With foreign direct investment (FDI) in multi-brand retail taking longer than anticipated and the options at hand few, Biyani is being forced to look at alternatives to reduce debt, a senior official of a corporate advisory firm said.

“The company can now look at only promoters with deep pockets for the bailout. It needs to do so urgently else it could become a defaulter,” this person said.

Kishore Biyani and Rakesh Biyani did not respond to text message requesting comment on demerger of Future Value.

The deal with Birlas is likely to reduce the retailer’s debt by Rs1,600 crore and free up working capital to the tune of Rs350 crore.

Biyani and his companies are knocking on virtually every door to unlock value in retail business as those in his non-core businesses such as Future Generali Insurance take time to fructify, this person said.

The Future Group’s debt on a consolidated basis had risen to Rs7,846 crore during the quarter ended December, its fiscal second quarter (Q2), led by interest costs.

For the core retail business alone, the debt stood between Rs5,200 crore to Rs5,800 crore.

Analysts say Biyani is also playing with a double-edged sword in restructuring.

“Pantaloon will still have Rs3, 600 crore of core retail debt after this transaction (stake sale to Aditya Birla Nuvo) which will take 8-10 months to conclude. In the interim rise in core retail debt during those 10 months needs to be monitored.

Secondly, divesting attractive profitable retail formats will pull down the valuations of residual businesses, in our view,” Prabhudas Lilladher research analyst Gautam Duggad wrote in his report last week.

“The management has decided to divest its more profitable format to raise money, Pantaloon Retail (India) Ltd will now be left with low-margin businesses (hypermarkets/ electronics/ home) which we believe will command a lower valuation and hence poses de-rating risks to the stock post the restructuring,” JP Morgan analysts Latika Chopra and Ritesh Gupta in their report dated May 3, 2012.

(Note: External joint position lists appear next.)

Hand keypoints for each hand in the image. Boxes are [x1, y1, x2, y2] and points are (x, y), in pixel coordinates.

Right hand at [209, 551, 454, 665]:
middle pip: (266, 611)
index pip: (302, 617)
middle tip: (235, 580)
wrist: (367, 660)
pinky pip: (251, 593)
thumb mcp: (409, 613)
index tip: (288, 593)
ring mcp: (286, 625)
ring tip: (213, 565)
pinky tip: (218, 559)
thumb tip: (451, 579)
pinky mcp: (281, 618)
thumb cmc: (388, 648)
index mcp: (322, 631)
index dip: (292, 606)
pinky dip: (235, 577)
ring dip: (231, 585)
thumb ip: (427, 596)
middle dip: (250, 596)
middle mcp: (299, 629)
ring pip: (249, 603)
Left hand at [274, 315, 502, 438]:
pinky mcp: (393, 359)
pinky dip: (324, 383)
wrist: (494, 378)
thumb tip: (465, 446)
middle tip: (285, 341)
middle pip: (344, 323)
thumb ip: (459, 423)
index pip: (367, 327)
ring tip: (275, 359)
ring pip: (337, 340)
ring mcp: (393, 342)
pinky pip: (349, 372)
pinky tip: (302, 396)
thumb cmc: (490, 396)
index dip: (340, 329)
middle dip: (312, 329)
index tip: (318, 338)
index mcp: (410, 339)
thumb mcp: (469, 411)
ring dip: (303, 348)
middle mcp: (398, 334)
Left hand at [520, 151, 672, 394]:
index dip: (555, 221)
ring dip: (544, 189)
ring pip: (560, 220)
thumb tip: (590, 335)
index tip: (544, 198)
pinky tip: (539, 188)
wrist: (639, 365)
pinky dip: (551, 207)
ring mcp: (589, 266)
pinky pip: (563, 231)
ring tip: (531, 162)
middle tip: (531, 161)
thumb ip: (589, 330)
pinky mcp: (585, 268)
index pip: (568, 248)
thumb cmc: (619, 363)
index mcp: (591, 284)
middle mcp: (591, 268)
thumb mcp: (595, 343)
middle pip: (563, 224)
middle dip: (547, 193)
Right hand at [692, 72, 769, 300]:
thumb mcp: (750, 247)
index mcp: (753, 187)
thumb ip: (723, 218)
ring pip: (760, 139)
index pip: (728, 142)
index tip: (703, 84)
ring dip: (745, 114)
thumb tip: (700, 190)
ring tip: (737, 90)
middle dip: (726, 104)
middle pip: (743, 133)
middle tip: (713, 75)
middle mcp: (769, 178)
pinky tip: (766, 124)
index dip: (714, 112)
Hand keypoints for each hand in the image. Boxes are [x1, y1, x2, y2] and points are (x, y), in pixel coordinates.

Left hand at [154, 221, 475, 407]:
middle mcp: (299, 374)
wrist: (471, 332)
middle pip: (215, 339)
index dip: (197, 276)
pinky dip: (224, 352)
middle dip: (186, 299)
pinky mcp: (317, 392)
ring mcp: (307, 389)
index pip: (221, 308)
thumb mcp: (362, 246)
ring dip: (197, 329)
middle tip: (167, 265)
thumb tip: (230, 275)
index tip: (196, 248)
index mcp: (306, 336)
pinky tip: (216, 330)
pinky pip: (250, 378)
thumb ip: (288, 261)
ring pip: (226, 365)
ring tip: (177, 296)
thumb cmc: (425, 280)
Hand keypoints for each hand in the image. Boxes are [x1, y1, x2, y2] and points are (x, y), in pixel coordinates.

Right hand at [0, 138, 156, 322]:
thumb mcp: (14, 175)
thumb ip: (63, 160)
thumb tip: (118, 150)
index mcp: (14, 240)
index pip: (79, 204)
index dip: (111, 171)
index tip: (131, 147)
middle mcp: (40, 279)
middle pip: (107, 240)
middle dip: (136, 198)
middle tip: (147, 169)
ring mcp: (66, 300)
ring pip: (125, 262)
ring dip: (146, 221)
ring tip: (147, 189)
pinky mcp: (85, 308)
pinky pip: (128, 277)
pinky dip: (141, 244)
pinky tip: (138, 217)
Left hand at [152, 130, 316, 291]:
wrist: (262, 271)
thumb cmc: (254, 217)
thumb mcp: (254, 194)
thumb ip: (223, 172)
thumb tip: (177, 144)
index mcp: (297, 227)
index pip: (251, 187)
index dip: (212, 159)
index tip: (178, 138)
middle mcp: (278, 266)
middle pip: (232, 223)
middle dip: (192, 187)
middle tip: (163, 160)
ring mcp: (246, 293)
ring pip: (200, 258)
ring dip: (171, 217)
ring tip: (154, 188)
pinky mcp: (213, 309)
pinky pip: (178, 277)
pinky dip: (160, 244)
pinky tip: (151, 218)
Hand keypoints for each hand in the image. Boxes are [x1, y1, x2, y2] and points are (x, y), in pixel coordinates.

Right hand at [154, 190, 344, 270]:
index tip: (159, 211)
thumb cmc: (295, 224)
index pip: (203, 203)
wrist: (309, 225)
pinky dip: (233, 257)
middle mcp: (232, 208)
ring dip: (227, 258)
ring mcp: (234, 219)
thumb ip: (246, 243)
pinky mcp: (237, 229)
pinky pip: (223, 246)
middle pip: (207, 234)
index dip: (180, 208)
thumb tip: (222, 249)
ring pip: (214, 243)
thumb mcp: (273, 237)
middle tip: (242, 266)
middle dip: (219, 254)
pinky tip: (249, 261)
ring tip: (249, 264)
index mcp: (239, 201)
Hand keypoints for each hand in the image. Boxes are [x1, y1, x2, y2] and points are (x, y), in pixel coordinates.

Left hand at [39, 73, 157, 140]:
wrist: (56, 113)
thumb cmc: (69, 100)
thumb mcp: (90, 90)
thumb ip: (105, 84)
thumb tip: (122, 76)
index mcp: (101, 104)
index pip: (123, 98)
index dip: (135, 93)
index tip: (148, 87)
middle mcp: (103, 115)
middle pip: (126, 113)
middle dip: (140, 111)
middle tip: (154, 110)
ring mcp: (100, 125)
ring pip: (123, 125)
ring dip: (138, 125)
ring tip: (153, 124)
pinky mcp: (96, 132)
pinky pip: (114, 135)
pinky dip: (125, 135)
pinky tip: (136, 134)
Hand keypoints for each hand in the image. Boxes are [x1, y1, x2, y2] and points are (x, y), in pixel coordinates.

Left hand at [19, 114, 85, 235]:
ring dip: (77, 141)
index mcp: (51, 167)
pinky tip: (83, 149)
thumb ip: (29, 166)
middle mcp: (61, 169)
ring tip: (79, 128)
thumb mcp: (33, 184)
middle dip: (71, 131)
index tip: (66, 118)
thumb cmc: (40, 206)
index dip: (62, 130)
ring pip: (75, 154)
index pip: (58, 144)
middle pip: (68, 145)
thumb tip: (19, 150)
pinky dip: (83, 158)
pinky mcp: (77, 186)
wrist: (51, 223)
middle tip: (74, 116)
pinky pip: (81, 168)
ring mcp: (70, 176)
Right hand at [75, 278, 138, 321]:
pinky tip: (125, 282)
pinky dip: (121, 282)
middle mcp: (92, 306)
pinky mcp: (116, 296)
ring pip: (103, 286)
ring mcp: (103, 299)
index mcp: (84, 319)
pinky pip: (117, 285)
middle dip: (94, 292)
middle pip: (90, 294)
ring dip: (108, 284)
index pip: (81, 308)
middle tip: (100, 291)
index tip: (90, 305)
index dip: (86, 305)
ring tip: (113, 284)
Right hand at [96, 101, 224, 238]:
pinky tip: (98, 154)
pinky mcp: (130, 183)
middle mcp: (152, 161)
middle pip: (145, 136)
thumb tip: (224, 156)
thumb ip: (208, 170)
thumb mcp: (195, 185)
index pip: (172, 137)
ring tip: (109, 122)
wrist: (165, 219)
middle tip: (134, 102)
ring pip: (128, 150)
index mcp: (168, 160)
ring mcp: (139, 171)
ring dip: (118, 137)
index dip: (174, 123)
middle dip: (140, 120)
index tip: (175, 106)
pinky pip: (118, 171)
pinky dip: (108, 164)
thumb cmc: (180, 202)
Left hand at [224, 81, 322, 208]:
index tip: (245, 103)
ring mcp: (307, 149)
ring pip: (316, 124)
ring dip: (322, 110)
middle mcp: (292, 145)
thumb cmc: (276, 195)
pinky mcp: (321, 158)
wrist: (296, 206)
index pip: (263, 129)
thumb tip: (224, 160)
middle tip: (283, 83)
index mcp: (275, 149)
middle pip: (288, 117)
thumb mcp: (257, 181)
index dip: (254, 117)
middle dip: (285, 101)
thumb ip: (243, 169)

Biyani has still managed a good valuation with Pantaloons in the current retail scenario, head of a leading departmental chain said.

Food and grocery along with value apparel formats FBB (Fashion at Big Bazaar) and Brand Factory will now form the core of Pantaloon Retail’s business.

Biyani had earlier told DNA Money that the value apparel format FBB that has over 20 operational stores will be expanded. “We understand the value segment best. Nobody has got it right yet. We see good potential in the FBB format and will expand it,” he had said.

“Retail has not been viable in India; it is tough for every business player. For example, where land costs and rentals are as high as some of the international markets, the buying power is far behind. Promoters who have the ability to fund their businesses on their own will survive, whereas those expanding on borrowed money will find the going tough on account of high interest costs,” said Ramesh Tainwala, chairman, Planet Retail and president, Samsonite Asia Pacific and Middle East.